Pourvu que ça brûle, Caryl Ferey, Albin Michel

9782226325952-j Pour les fans de Ferey!

Vous avez lu les polars nerveux et profondément humanistes de cet auteur et vous vous demandez pourquoi ça pique, ça brûle, ça fait mal, tellement que parfois on ferme les yeux? Et bien, vous aurez les réponses dans ce livre "road-trip" d'un p'tit gars de Montfort-sur-Meu qui a bien roulé sa bosse depuis!

Il nous dit tout de son besoin d'écriture, de sa condition d'auteur, de sa façon d'écrire et de voir le monde mais aussi de ses déchirements intimes. 

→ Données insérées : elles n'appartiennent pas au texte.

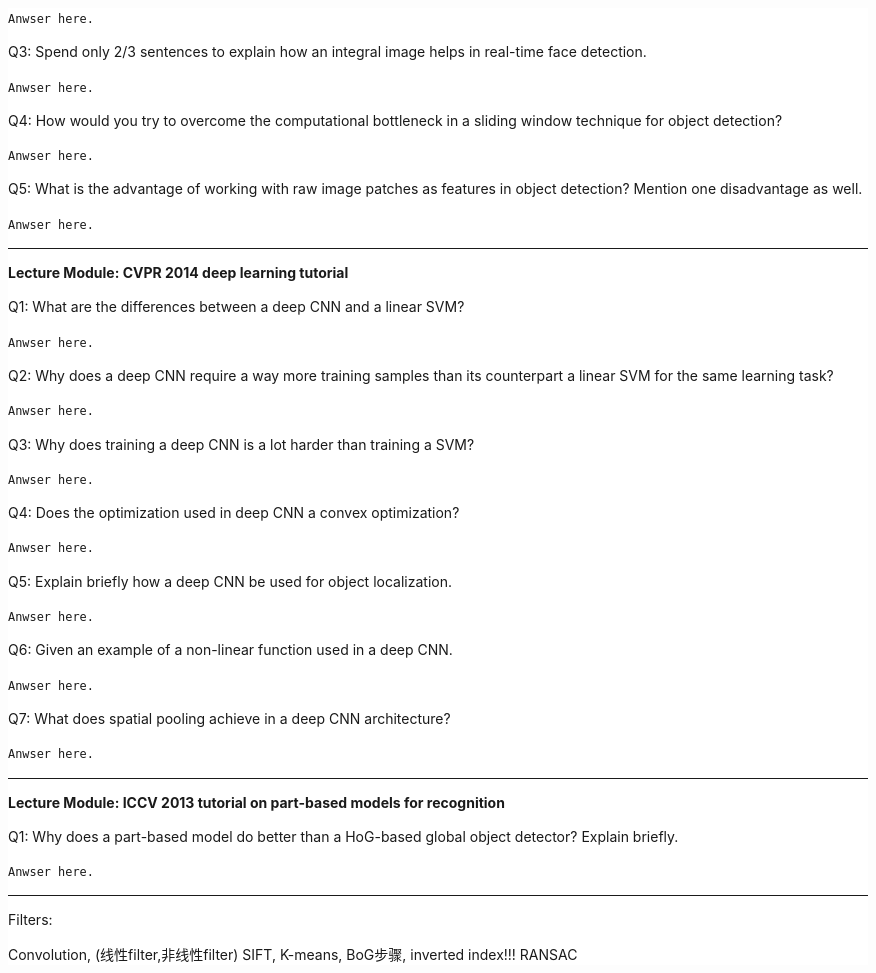     Anwser here.
    
Q3: Spend only 2/3 sentences to explain how an integral image helps in real-time face detection.
    
    Anwser here.
    
Q4: How would you try to overcome the computational bottleneck in a sliding window technique for object detection?
    
    Anwser here.
    
Q5: What is the advantage of working with raw image patches as features in object detection? Mention one disadvantage as well.
    
    Anwser here.
    
-----------------------------------------------------    

**Lecture Module: CVPR 2014 deep learning tutorial**

Q1: What are the differences between a deep CNN and a linear SVM?
    
    Anwser here.

Q2: Why does a deep CNN require a way more training samples than its counterpart a linear SVM for the same learning task?
    
    Anwser here.
    
Q3: Why does training a deep CNN is a lot harder than training a SVM?
    
    Anwser here.
    
Q4: Does the optimization used in deep CNN a convex optimization?
    
    Anwser here.
    
Q5: Explain briefly how a deep CNN be used for object localization.
    
    Anwser here.
    
Q6: Given an example of a non-linear function used in a deep CNN.
    
    Anwser here.
    
Q7: What does spatial pooling achieve in a deep CNN architecture?
    
    Anwser here.
    
-----------------------------------------------------

**Lecture Module: ICCV 2013 tutorial on part-based models for recognition**

Q1: Why does a part-based model do better than a HoG-based global object detector? Explain briefly.
    
    Anwser here.

-----------------------------------------------------

Filters:

Convolution, (线性filter,非线性filter)
SIFT, K-means, BoG步骤, inverted index!!!
RANSAC
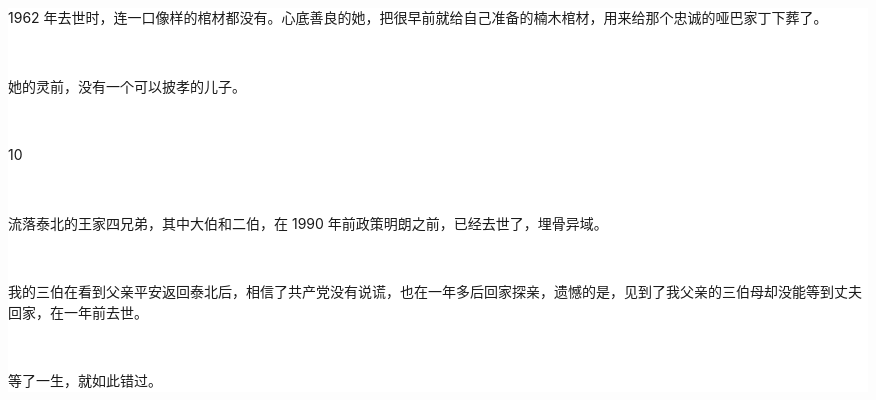   </span>
  <span class="s2">
   1962
  </span>
  <span class="s1">
   年去世时，连一口像样的棺材都没有。心底善良的她，把很早前就给自己准备的楠木棺材，用来给那个忠诚的哑巴家丁下葬了。
  </span>
 </p>
 <p class="p1">
  <span class="s1">
  </span>
  <br/>
 </p>
 <p class="p2">
  <span class="s1">
   她的灵前，没有一个可以披孝的儿子。
  </span>
 </p>
 <p class="p1">
  <span class="s1">
  </span>
  <br/>
 </p>
 <p class="p3">
  <span class="s1">
   10
   <span class="Apple-converted-space">
   </span>
  </span>
 </p>
 <p class="p1">
  <span class="s1">
  </span>
  <br/>
 </p>
 <p class="p2">
  <span class="s1">
   流落泰北的王家四兄弟，其中大伯和二伯，在
  </span>
  <span class="s2">
   1990
  </span>
  <span class="s1">
   年前政策明朗之前，已经去世了，埋骨异域。
  </span>
 </p>
 <p class="p1">
  <span class="s1">
  </span>
  <br/>
 </p>
 <p class="p2">
  <span class="s1">
   我的三伯在看到父亲平安返回泰北后，相信了共产党没有说谎，也在一年多后回家探亲，遗憾的是，见到了我父亲的三伯母却没能等到丈夫回家，在一年前去世。
  </span>
 </p>
 <p class="p1">
  <span class="s1">
  </span>
  <br/>
 </p>
 <p class="p2">
  <span class="s1">
   等了一生，就如此错过。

Le parcours de ce punk dans l'âme, de cet écorché vif au coeur tendre ne pourra que vous remuer... et vous donner envie de vous (re)plonger dans ces bouquins et/ou de partir sur ces traces en Nouvelle-Zélande, en Argentine et dans bien d'autres endroits de la planète.

Bon, nos voyages à nous seront sûrement moins drôles que les siens car Caryl Férey ne se déplace qu'en bande, faisant profiter au passage à ces amis de son besoin d'aller se confronter à la réalité d'un lieu pour pouvoir écrire. Et quels amis! Qu'il gratifie de doux surnoms tels que: Éléphant-Souriant, Craint-Blanc, Chevalier-Élégant, Chorizo Bouillant ou La Bête (mon préféré!).